So if I have a polynomial $p(x,y)$ and define a curve $C$ based on $p$, what is a divisor? In the context I'm looking at (where I'm trying to learn about Goppa codes), in Joyner et al.'s "Applied Abstract Algebra", it's given as:
A divisor is simply a (formal) finite sum of points of $C(\bar{\mathbb{F}})$, where $\bar{\mathbb{F}}$ is an algebraic closure of $\mathbb{F}$.
I looked online and every resource I found assumed a lot more background knowledge than I have.
Are divisors just points that satisfies $p(x,y)=0$, but taken not just from $\mathbb{F}$, but the closure of $\mathbb{F}$? I.e., if $p(x,y)=x^2+y$, then $(i,1)$ would be a divisor, as would $(-i,1)$ and hence their sum $(0,2)$ is also a divisor?

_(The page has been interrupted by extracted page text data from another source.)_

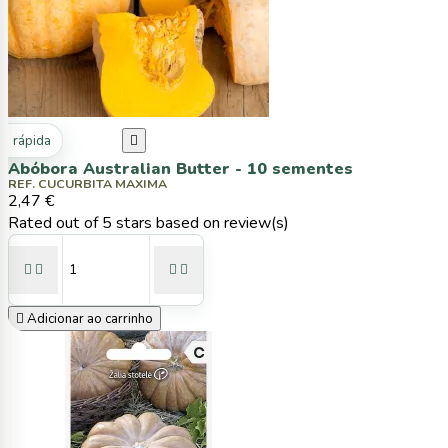
ta rápida

Abóbora Australian Butter - 10 sementes
REF. CUCURBITA MAXIMA
2,47 €
Rated
out of 5 stars based on
review(s)





Adicionar ao carrinho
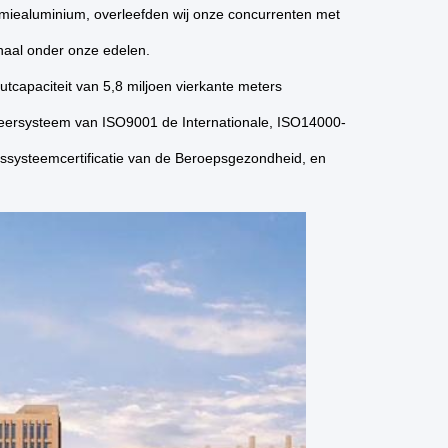
emiealuminium, overleefden wij onze concurrenten met
haal onder onze edelen.
tcapaciteit van 5,8 miljoen vierkante meters
beheersysteem van ISO9001 de Internationale, ISO14000-
ssysteemcertificatie van de Beroepsgezondheid, en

Let $C$ be an algebraic curve. A collection of points $P_1,…,P_n$ in $C$ with assigned integer multiplicities $k_1,…,k_n$ is called a divisor on $C$ and it is denoted
$$ D=k_1P_1+...+k_nP_n. $$
And that is it, it is a formal sum, so as it is defined it does not have any immediate meaning. For instance, on your example we can define the divisors $D_1=(i,1), D_2=(−i,1), D_3=−(i,1)+2(−i,1)$ and so on.
You can simply assign integers to points of your curve and sum them in a formal way to define divisors on your curve.